Technique de composition fondée sur la suite de Fibonacci (1,1,2,3,5,8...) qui matérialise le nombre d'or (1:1,618) et crée des divisions d'image plus dynamiques que la règle des tiers.
Définition
La spirale de Fibonacci est une méthode de composition géométrique basée sur la suite mathématique de Fibonacci (1, 1, 2, 3, 5, 8, 13, 21...) et qui met en œuvre visuellement le rapport d'or de 1:1,618. La spirale est créée en juxtaposant des carrés correspondant aux nombres de Fibonacci et en traçant des quarts de cercle dans chaque carré. Nommée d'après le mathématicien italien Leonardo Fibonacci (1170-1240), elle se retrouve fréquemment dans des structures naturelles telles que les coquilles d'escargot ou les tournesols.
Détails techniques
La construction de la spirale commence avec un carré de 1×1, suivi d'un autre carré de 1×1, puis de 2×2, 3×3, 5×5, 8×8 et ainsi de suite. Le rayon de courbure correspond alors au nombre de Fibonacci respectif. Dans le format cinémascope 2,35:1, la spirale divise l'image en deux zones complémentaires avec un rapport de 8:13, tandis qu'en 16:9, la division s'effectue aux alentours de 5:8. Les logiciels de monitoring de caméra modernes tels que le 702 Touch de SmallHD ou l'Atomos Sumo proposent des superpositions de Fibonacci comme aide à la composition d'image. La spirale peut être appliquée dans le sens des aiguilles d'une montre ou dans le sens inverse, selon la direction de l'image souhaitée.
Histoire & Développement
La première application documentée de la spirale de Fibonacci au cinéma a eu lieu en 1968 par le directeur de la photographie Sven Nykvist dans "L'Épouvantail" d'Ingmar Bergman. Stanley Kubrick a utilisé systématiquement des méthodes de composition mathématique à partir des années 1970, particulièrement marqué dans "Barry Lyndon" (1975). Le post-traitement numérique a permis une mise en œuvre plus précise de la composition en spirale à partir des années 1990. Des logiciels comme DaVinci Resolve ont intégré des guides de Fibonacci en 2012 comme fonctionnalité standard. Aujourd'hui, des cinéastes tels que Denis Villeneuve ou Christopher Nolan utilisent cette technique couramment pour des séquences visuellement complexes.

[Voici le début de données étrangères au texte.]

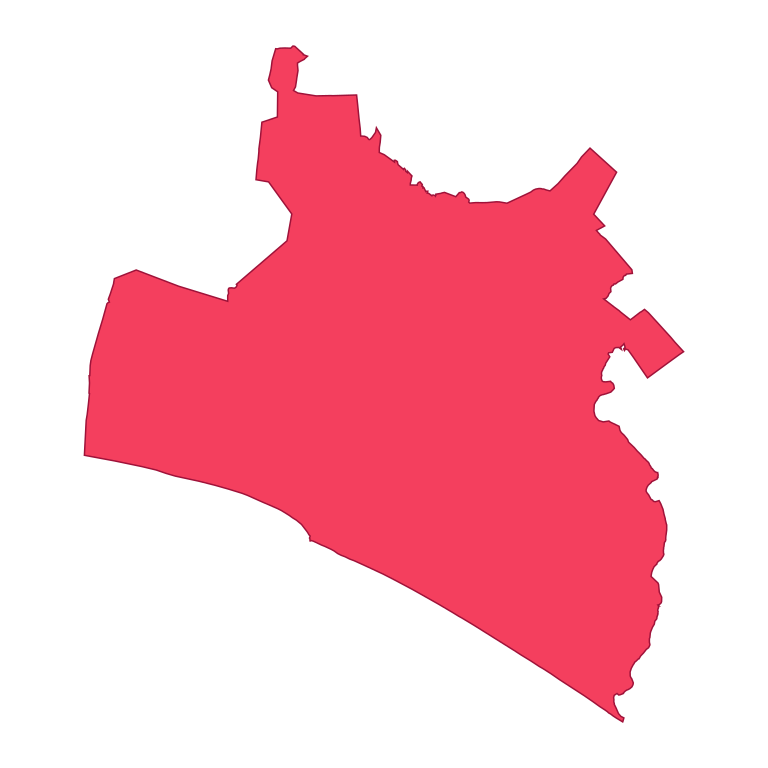 the district of Santiago Pinotepa Nacional, Oaxaca, Mexico
{"feature_id": "50627088B36163788288008", "entity_name": "Santiago Pinotepa Nacional", "entity_type": "district", "adm_level": 2, "iso_a3": "MEX", "parent_name": "Mexico", "parent_adm1": "Oaxaca", "projection": "natural_earth1", "projection_center": [-98.073, 16.296], "detail": "fine", "context": "isolated", "style": "filled", "palette": "rose", "viewbox_px": 768, "rotation_deg": 0, "n_neighbors": 0, "source": "geoboundaries", "source_scale": "gbopen_adm2", "svg_char_len": 6050}
<svg xmlns="http://www.w3.org/2000/svg" viewBox="0 0 768 768"><path d="M114.4,278.6L113.6,283.2L113.7,283.4L110.2,294.2L108.3,299.3L109.4,302.1L108.0,302.7L107.0,303.7L102.6,319.6L98.3,333.8L92.6,353.9L90.9,360.5L90.2,365.6L89.8,375.6L89.1,375.7L89.5,383.0L89.0,393.2L89.5,393.5L88.4,404.1L87.2,414.4L86.2,420.3L84.4,455.3L114.5,460.9L142.0,466.6L156.2,470.0L166.1,473.4L175.3,476.1L198.9,481.2L215.1,485.3L228.5,489.1L242.1,493.3L247.6,495.4L262.1,501.9L277.6,508.6L281.5,510.6L289.1,515.3L292.7,517.9L296.3,520.1L301.5,524.4L306.5,530.9L307.6,532.4L308.9,534.7L310.2,536.1L309.5,538.0L309.8,538.2L310.1,540.7L310.0,540.9L310.1,541.0L311.6,540.6L313.6,541.3L321.4,545.0L325.1,546.5L331.1,549.3L334.2,551.0L337.6,553.5L341.2,555.3L345.2,556.8L349.8,559.1L353.9,560.6L363.4,564.9L383.2,574.1L396.0,580.7L412.9,589.7L438.6,604.2L452.8,612.6L458.8,616.3L461.9,618.0L473.7,625.1L513.9,650.3L521.0,654.9L531.1,661.1L539.3,666.5L542.8,668.5L551.1,673.8L559.9,679.9L583.8,695.4L592.7,701.5L599.5,706.4L605.3,710.2L607.4,711.7L608.6,712.9L610.6,714.0L613.2,716.0L616.4,718.1L622.7,721.9L623.0,721.1L623.9,717.9L620.8,716.3L618.5,713.6L615.9,707.6L614.3,704.4L614.3,703.5L613.8,701.9L613.9,699.5L613.6,697.7L614.2,695.3L617.0,693.5L618.7,695.0L620.0,694.8L623.2,693.6L623.4,693.4L623.2,693.2L625.0,691.3L626.5,690.2L628.3,689.5L629.9,688.6L631.9,686.9L633.0,684.7L633.3,682.9L632.5,680.7L631.6,678.5L630.8,677.5L630.2,675.9L630.1,672.0L631.3,668.3L633.1,664.9L633.9,663.8L634.7,662.2L635.9,661.3L638.6,658.7L639.0,658.8L640.7,655.9L643.5,653.0L646.3,649.4L648.6,647.7L649.8,645.2L649.9,644.5L649.4,642.2L649.4,638.8L649.9,637.4L650.3,633.1L650.8,631.4L652.5,627.2L654.3,624.2L654.8,621.2L656.7,618.9L656.9,618.0L656.8,617.6L657.1,616.8L657.0,616.5L657.5,615.5L657.9,614.2L657.7,614.2L657.7,613.8L658.1,611.7L658.1,611.3L657.8,610.9L657.7,610.3L657.9,609.8L657.8,609.2L658.6,607.7L658.3,607.0L658.7,606.0L659.0,606.0L657.9,605.0L659.5,604.5L661.2,602.8L661.6,601.4L661.7,597.2L659.3,592.1L658.6,584.6L658.0,583.0L651.1,576.5L651.3,574.8L651.8,572.1L652.8,569.4L654.1,566.7L656.8,564.1L656.7,563.9L657.2,562.9L658.3,561.3L659.7,560.6L661.3,559.0L663.4,555.7L663.9,554.1L663.5,553.2L663.4,550.0L663.7,548.7L663.5,548.0L663.9,546.8L664.4,542.6L665.5,541.0L665.8,539.6L665.7,538.3L665.9,535.8L666.1,534.6L666.7,530.0L666.7,524.9L666.3,523.8L665.3,519.7L665.2,518.5L664.0,514.2L663.0,509.3L660.7,503.6L659.1,500.6L655.5,501.7L653.6,501.4L652.4,500.0L651.0,499.3L648.6,494.8L646.8,492.6L646.1,491.1L646.2,489.5L647.0,487.2L648.3,485.1L651.2,482.5L651.6,481.7L657.1,479.0L658.0,477.3L657.5,477.1L658.1,475.9L658.1,474.7L657.7,472.6L657.4,472.7L655.1,471.8L653.8,470.6L652.2,468.5L651.3,468.0L650.8,466.6L649.6,464.9L649.2,463.7L648.5,462.4L646.3,460.4L645.1,459.0L644.0,458.3L641.1,454.9L637.1,450.9L634.3,447.6L628.6,442.2L627.6,439.5L624.1,435.2L621.3,432.6L620.0,430.4L619.1,426.3L610.3,422.1L608.9,421.0L603.2,421.9L598.6,420.5L596.1,417.6L594.9,415.6L593.9,411.1L594.3,404.4L595.6,401.9L596.3,400.8L596.8,400.4L597.9,398.3L598.4,397.9L598.6,397.0L600.2,395.5L602.3,394.7L603.6,394.5L605.0,394.0L605.7,393.9L610.8,392.1L613.3,389.6L614.3,388.4L613.8,385.2L612.8,383.3L611.3,382.3L610.6,381.3L605.7,381.9L603.4,381.7L602.2,381.1L601.4,378.9L601.3,377.8L601.4,376.8L601.8,375.5L601.5,374.1L601.5,373.1L601.7,371.8L602.7,369.9L602.8,369.2L603.4,368.6L604.1,366.7L605.2,365.3L605.7,363.2L609.8,356.8L608.1,354.0L608.6,352.8L612.3,352.3L614.1,348.5L615.7,347.6L618.9,347.5L621.4,349.4L620.6,347.0L622.9,345.1L624.0,343.7L624.7,345.8L625.1,347.4L623.7,348.8L624.5,350.5L625.5,348.9L628.1,349.9L632.7,356.3L647.5,377.9L667.5,363.2L679.3,354.6L683.6,351.7L675.0,342.3L670.8,337.3L648.4,312.7L644.5,309.4L641.2,311.8L640.4,312.1L630.4,319.8L629.7,319.3L620.3,311.8L619.3,310.8L614.1,307.0L603.7,298.9L606.1,298.3L608.0,296.1L609.1,293.4L610.9,291.7L610.6,288.1L611.1,286.9L612.2,285.5L613.4,285.1L614.1,283.9L615.6,283.9L617.8,282.1L622.9,279.3L623.1,277.2L624.4,275.5L625.6,275.4L626.4,274.1L632.4,273.4L631.9,269.8L605.6,239.0L600.3,235.1L599.8,234.2L598.4,232.8L596.4,230.4L604.7,225.9L593.7,214.2L616.6,172.2L590.0,148.1L581.5,157.0L577.1,163.4L565.0,175.8L558.1,183.6L550.0,190.9L546.4,190.0L543.7,189.0L542.4,189.0L541.1,188.6L539.0,188.5L535.7,189.1L533.4,190.1L530.7,192.1L525.9,194.4L507.0,203.2L499.3,201.9L496.3,201.8L486.9,202.6L482.5,202.7L475.7,202.6L469.8,203.1L468.7,202.1L469.1,200.7L469.1,200.0L468.6,199.1L465.7,197.0L465.2,195.1L464.3,193.5L463.1,192.4L461.8,191.9L460.4,192.6L459.3,192.6L455.8,196.7L444.5,192.4L441.8,193.0L440.7,193.4L435.8,194.2L435.8,195.5L435.3,195.7L435.3,196.0L434.8,195.5L433.2,195.0L431.9,195.3L431.8,195.7L428.6,193.3L427.2,193.1L427.8,191.2L425.9,191.2L425.7,191.4L424.0,187.8L422.9,187.9L423.0,186.5L421.8,186.0L422.3,184.6L421.4,183.3L420.8,182.9L420.2,181.9L419.5,182.0L418.3,182.7L417.1,184.6L417.2,185.1L410.3,185.0L410.3,183.5L411.2,180.0L411.2,178.9L411.7,176.6L412.0,176.0L407.5,171.2L407.3,172.6L405.8,171.4L405.7,170.1L404.4,168.3L403.4,168.9L403.4,169.3L398.4,165.0L398.0,164.5L397.5,162.5L397.4,161.6L395.5,160.3L394.4,160.3L394.5,162.1L384.4,154.8L379.3,152.5L379.3,149.4L379.4,147.2L380.2,142.2L380.8,135.3L376.4,127.8L375.5,132.4L371.8,137.7L370.0,139.4L369.5,139.6L368.9,139.5L368.5,139.2L367.3,137.5L364.7,136.3L360.7,136.0L360.2,128.7L359.0,118.5L357.6,104.3L356.6,95.0L332.8,95.7L330.6,95.6L316.1,95.9L297.8,93.0L293.5,90.5L295.5,86.9L296.6,79.7L296.7,78.6L298.0,70.6L297.5,65.2L297.5,63.0L300.2,61.4L304.3,59.3L304.8,58.6L307.5,56.2L303.3,54.7L303.5,54.3L296.4,47.8L294.9,46.4L293.9,46.1L292.8,46.1L290.7,48.2L284.7,48.0L279.8,48.2L277.2,48.9L275.7,48.7L272.1,60.8L271.1,68.9L269.8,74.8L268.4,80.1L271.7,87.7L277.7,91.8L277.4,117.0L261.9,122.2L260.4,137.5L258.9,148.9L258.9,151.4L258.2,159.1L257.6,162.9L256.8,170.0L256.0,179.7L268.6,181.9L291.8,214.0L287.0,240.8L236.4,284.3L237.1,285.1L236.3,286.9L235.3,287.7L234.4,288.2L231.5,287.8L229.2,288.0L228.6,288.6L228.2,290.0L228.6,293.4L227.7,295.6L227.7,301.3L178.6,286.2L136.2,270.0L114.4,278.6Z" fill="#f43f5e" stroke="#9f1239" stroke-width="1.5"/></svg>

Utilisation pratique au cinéma
Dans "Premier Contact" (2016) de Denis Villeneuve, les plans des vaisseaux extraterrestres sont structurés selon les principes de Fibonacci, Louise Banks étant toujours positionnée au centre de la spirale. Dans "Interstellar" (2014) de Christopher Nolan, la spirale est utilisée pour les séquences de trou de ver afin de suggérer une courbure naturelle. Dans "The Tree of Life" (2011) de Terrence Malick, 70% des plans de nature sont organisés selon une composition de Fibonacci. Cette méthode convient particulièrement aux plans d'établissement, aux paysages et aux gros plans émotionnels, moins aux séquences d'action rapides ou aux dialogues impliquant plusieurs personnes.

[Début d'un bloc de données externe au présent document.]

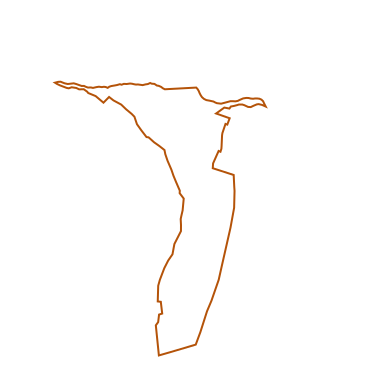 Junín, Mendoza, Argentina (Albers equal-area conic projection), rotated 72°
{"feature_id": "61730980B95365862986383", "entity_name": "Junín", "entity_type": "district", "adm_level": 2, "iso_a3": "ARG", "parent_name": "Argentina", "parent_adm1": "Mendoza", "projection": "albers", "projection_center": [-68.566, -33.138], "detail": "fine", "context": "isolated", "style": "outline", "palette": "amber", "viewbox_px": 384, "rotation_deg": 72, "n_neighbors": 0, "source": "geoboundaries", "source_scale": "gbopen_adm2", "svg_char_len": 2111}
<svg xmlns="http://www.w3.org/2000/svg" viewBox="0 0 384 384"><g transform="rotate(72 192 192)"><path d="M338.3,235.6L327.8,227.3L310.1,214.6L301.3,207.0L283.7,193.7L272.2,186.9L257.1,177.9L237.8,166.4L220.0,156.8L204.1,151.2L200.5,150.3L188.7,147.1L175.8,164.9L171.3,163.1L161.2,154.0L162.5,152.5L160.0,150.7L157.8,149.8L147.4,145.9L145.4,144.9L137.6,139.1L138.8,137.6L133.5,133.4L124.8,144.8L121.7,135.2L124.2,130.6L122.7,128.6L123.1,125.7L123.3,122.4L123.3,120.5L124.3,117.2L125.6,115.4L127.1,113.8L128.4,112.4L129.4,109.9L129.0,106.9L128.7,103.3L129.0,101.5L130.8,98.5L133.5,95.5L129.7,96.1L127.7,96.3L125.6,97.4L124.1,99.1L123.2,101.1L122.5,103.3L122.2,105.1L121.2,107.4L120.1,109.1L119.3,111.3L118.8,114.4L119.2,118.5L119.5,120.3L119.2,122.7L118.1,125.5L117.5,127.5L117.4,130.0L117.2,133.5L117.0,137.0L115.2,140.9L114.0,142.3L112.6,143.6L110.5,147.2L109.0,150.0L107.1,151.9L104.9,153.2L102.8,153.8L100.4,154.2L97.9,154.4L95.8,154.9L94.0,155.7L85.9,186.1L84.4,187.6L82.5,188.9L80.7,190.9L79.9,192.5L77.6,194.3L76.5,196.9L75.4,198.1L75.7,200.6L75.3,203.0L75.1,205.9L73.1,210.0L72.4,212.3L71.6,213.8L70.5,215.6L69.7,217.4L69.1,220.8L68.1,223.4L68.2,225.8L67.2,227.3L67.1,230.2L66.9,231.9L66.3,236.0L66.3,238.1L66.9,240.0L65.5,241.6L64.7,243.3L64.4,245.3L63.1,248.0L62.7,250.6L62.4,254.0L61.3,255.9L60.5,258.7L59.2,260.4L57.7,262.0L57.1,264.1L53.5,268.8L52.1,270.9L50.9,276.8L49.3,279.5L47.7,281.5L46.5,282.9L45.9,285.2L45.7,288.5L47.3,287.2L49.9,284.5L54.3,279.0L55.3,277.2L55.2,274.1L57.3,269.9L59.5,267.6L60.8,263.2L64.2,260.7L65.8,260.1L71.0,254.0L79.7,248.6L76.0,241.5L80.6,238.4L87.0,232.3L93.0,229.1L99.0,225.3L102.6,223.5L110.5,223.4L117.8,221.1L125.7,218.3L126.6,216.4L133.0,212.7L138.1,208.9L143.6,205.2L147.8,205.7L154.7,205.6L164.4,204.7L170.8,204.6L177.3,204.1L187.0,203.2L189.3,204.1L195.7,201.9L206.6,206.6L211.4,209.5L214.2,211.1L220.1,212.7L225.8,214.6L236.0,224.8L245.2,229.8L249.8,235.8L255.9,241.9L265.6,249.7L270.7,253.1L285.5,258.4L286.8,255.6L298.4,257.9L298.4,261.2L305.3,264.4L307.6,267.6L337.2,274.0L337.6,262.6L338.3,235.6Z" fill="none" stroke="#b45309" stroke-width="2"/></g></svg>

Comparaison & Alternatives
La règle des tiers divise l'image en segments égaux de 3×3, tandis que la spirale de Fibonacci crée des proportions dynamiques et asymétriques. La ligne du nombre d'or travaille avec des rapports de 1:1,618 sans forme de spirale. La composition moderne basée sur le suivi oculaire analyse le comportement du regard des spectateurs statistiquement plutôt que mathématiquement. Fibonacci convient aux films contemplatifs et artistiques, la règle des tiers aux productions commerciales avec un rythme de montage rapide. Pour les prises de vue à l'épaule ou les approches documentaires, la composition mathématique précise est souvent peu pratique.